Incredible Hidden City Built Under Helsinki For Nuclear Apocalypse
There's an entire city sitting beneath Finland's capital, complete with a playground, hockey rink, and swimming pool.
Finland looks set to join NATO, something that has caused a stir with their neighbour Russia.
The underground city was born out of a need for Finland to protect itself, as the country wasn't protected by the military alliance.
In the past, Finland had chosen not to join NATO to cool the concerns of Russia; however, as Vladimir Putin's invasion of Ukraine continues, Finland is rethinking.
With Finnish public support for joining the alliance went up from 30% before the war to 70%.
This change in public opinion was reflected in Finland's leaders announcing on Thursday, 12 March, that the country should apply to join NATO 'without delay', ABC reports.
While the alliance would certainly help protect Finland in the future, they do have a pretty impressive underground city built to secure the safety of their citizens.
Reportedly, there are over 5,000 bomb shelters in the capital, Helsinki, with more than 50,000 reported across the country.
The staggering number of bunkers comes from the legal requirement in Finland for all buildings over a certain size to be equipped with shelters.
With researcher from the Finnish Institute for International Affairs, Charly Salonius-Pasternak, said of the defence system: "There's a historic sense that you should always be prepared.
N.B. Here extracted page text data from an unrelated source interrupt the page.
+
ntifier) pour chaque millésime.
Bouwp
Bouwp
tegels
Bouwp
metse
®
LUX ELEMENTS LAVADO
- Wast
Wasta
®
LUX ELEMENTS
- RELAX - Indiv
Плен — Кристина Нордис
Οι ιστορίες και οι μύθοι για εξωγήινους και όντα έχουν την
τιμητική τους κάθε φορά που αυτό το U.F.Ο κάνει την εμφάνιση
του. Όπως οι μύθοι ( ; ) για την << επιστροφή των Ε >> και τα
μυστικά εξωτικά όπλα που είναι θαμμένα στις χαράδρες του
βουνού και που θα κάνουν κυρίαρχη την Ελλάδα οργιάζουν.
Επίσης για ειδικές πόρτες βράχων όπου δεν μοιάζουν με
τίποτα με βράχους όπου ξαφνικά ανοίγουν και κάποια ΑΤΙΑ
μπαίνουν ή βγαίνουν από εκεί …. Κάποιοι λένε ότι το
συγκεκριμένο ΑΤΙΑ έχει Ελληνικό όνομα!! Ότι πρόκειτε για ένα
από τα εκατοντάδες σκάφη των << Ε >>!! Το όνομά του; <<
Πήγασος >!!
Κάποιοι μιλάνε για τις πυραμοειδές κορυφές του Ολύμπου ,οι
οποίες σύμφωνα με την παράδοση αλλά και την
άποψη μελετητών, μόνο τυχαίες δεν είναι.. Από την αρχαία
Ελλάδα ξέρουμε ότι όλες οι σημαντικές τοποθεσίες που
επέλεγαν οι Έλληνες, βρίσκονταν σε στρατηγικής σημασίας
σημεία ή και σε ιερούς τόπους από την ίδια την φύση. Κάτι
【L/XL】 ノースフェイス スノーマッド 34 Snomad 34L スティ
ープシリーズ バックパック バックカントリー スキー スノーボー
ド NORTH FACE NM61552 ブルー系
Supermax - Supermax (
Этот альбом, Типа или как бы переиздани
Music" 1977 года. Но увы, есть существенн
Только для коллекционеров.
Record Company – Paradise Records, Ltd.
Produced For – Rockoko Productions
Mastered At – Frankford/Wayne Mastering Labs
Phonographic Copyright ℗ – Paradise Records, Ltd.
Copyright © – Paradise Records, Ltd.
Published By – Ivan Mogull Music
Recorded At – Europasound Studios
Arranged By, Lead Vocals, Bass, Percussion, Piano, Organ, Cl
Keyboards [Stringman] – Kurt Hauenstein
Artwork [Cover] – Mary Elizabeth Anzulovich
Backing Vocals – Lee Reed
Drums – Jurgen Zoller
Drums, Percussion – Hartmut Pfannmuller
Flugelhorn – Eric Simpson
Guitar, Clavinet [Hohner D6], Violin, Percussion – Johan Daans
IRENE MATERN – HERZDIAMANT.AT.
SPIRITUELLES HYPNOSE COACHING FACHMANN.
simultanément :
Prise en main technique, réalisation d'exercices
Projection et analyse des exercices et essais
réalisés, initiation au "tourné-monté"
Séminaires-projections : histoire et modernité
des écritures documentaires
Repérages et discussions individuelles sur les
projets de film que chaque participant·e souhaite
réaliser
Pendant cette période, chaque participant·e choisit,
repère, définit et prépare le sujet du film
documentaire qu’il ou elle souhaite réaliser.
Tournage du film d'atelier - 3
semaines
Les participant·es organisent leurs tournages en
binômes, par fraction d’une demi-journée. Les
It might not be this generation or the next generation, but Russia is likely to attack Finland in some way."
While these bunkers aren't being utilised, they're doubling up as recreational space for the public to use.
Some have turned into hockey rinks, a playground, and a swimming pool that make up a secret city 25 metres below the ground.
The below surface city stretches for 200 miles, covering about 10 million square metres, the Mirror reports.
Complete with beds for the city's residents, the underground compound is designed to withstand a nuclear attack.
While the idea of an underground city sounds pretty cool, it's built out of necessity.
Tomi Rask from the Helsinki's Civil Defense Department said: "We have to take care of the citizens, that's the main reason we have this system."
While Finland joining NATO would further strengthen the country's pretty impressive defences, some aren't so sure about membership.
Politician Veronika Honkasalo said: "I'm afraid that NATO membership will increase actually the tensions in the Baltic Sea region and also will increase the tensions in Finland, especially regarding the eastern border."